(Records provided begins)

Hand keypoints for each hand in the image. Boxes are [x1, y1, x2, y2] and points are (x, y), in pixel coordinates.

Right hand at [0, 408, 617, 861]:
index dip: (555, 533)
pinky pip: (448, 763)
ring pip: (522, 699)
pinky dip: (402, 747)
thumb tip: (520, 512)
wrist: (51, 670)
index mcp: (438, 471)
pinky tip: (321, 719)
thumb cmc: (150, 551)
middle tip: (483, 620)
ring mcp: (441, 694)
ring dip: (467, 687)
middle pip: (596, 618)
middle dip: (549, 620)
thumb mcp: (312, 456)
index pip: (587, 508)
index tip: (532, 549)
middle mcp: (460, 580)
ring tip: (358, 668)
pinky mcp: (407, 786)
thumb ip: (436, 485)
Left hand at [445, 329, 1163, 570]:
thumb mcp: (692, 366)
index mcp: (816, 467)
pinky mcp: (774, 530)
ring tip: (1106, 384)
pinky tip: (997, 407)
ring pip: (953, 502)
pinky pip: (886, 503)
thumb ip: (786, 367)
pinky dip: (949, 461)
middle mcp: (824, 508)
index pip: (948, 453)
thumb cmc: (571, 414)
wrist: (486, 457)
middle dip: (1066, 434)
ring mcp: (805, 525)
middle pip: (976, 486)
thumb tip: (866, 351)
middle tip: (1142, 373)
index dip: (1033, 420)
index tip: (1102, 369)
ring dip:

(Records provided ends)

Action item:
Extract every line from the one containing "pinky tip: (321, 719)" to the end of the entries, including both of those lines, exactly as given and with nothing added.

Exercise result:
pinky tip: (321, 719)
thumb cmc: (150, 551)
middle tip: (483, 620)
ring mcp: (441, 694)
ring dip: (467, 687)
middle pip: (596, 618)
middle dip: (549, 620)
thumb mcp: (312, 456)
index pip: (587, 508)
index tip: (532, 549)
middle mcp: (460, 580)
ring tip: (358, 668)
pinky mcp: (407, 786)
thumb ip: (436, 485)
Left hand at [445, 329, 1163, 570]:
thumb mcp: (692, 366)
index mcp: (816, 467)
pinky mcp: (774, 530)
ring tip: (1106, 384)
pinky tip: (997, 407)
ring pip: (953, 502)
pinky pip: (886, 503)
thumb ip: (786, 367)
pinky dip: (949, 461)
middle mcp: (824, 508)
index pip: (948, 453)
thumb cmc: (571, 414)
wrist: (486, 457)
middle dip: (1066, 434)
ring mcp: (805, 525)
middle pip: (976, 486)
thumb tip: (866, 351)
middle tip: (1142, 373)
index dip: (1033, 420)
index tip: (1102, 369)
ring dip:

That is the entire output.